__What is being asked__
From the opinion excerpt below, copy out word for word the passage that begins with the words containing "JACQUELINE R. MEDINA, Chief" and ends with "federal constitutional standard.".

JACQUELINE R. MEDINA, Chief Judge
WE CONCUR:
ZACHARY A. IVES, Judge
GERALD E. BACA, Judge
[1]Although Defendant at times refers to the state constitution, Defendant does not argue that the state constitution provides greater protection than the federal constitution. We therefore apply the federal constitutional standard.

(Dataset entries)
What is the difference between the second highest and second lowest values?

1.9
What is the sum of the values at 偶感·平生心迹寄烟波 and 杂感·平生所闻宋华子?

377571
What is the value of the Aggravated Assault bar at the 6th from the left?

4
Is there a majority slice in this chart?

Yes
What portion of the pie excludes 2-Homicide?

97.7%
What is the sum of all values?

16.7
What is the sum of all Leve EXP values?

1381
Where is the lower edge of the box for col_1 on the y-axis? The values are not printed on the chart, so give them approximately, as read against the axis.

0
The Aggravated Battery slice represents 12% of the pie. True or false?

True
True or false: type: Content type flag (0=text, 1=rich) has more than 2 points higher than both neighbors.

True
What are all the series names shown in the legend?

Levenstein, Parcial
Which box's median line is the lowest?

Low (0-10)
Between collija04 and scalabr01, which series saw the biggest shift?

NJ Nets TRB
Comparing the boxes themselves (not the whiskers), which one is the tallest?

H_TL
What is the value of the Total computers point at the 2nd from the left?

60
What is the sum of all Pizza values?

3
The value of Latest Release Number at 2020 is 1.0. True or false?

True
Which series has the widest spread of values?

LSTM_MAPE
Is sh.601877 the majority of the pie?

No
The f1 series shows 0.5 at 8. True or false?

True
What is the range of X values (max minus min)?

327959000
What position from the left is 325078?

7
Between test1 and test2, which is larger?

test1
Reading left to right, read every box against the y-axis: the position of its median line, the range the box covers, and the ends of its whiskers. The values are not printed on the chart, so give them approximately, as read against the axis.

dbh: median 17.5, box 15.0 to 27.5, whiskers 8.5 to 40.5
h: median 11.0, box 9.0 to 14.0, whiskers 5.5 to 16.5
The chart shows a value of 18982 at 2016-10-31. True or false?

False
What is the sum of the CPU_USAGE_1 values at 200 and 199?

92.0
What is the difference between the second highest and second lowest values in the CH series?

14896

__Solution below__
JACQUELINE R. MEDINA, Chief Judge
WE CONCUR:
ZACHARY A. IVES, Judge
GERALD E. BACA, Judge
[1]Although Defendant at times refers to the state constitution, Defendant does not argue that the state constitution provides greater protection than the federal constitution. We therefore apply the federal constitutional standard.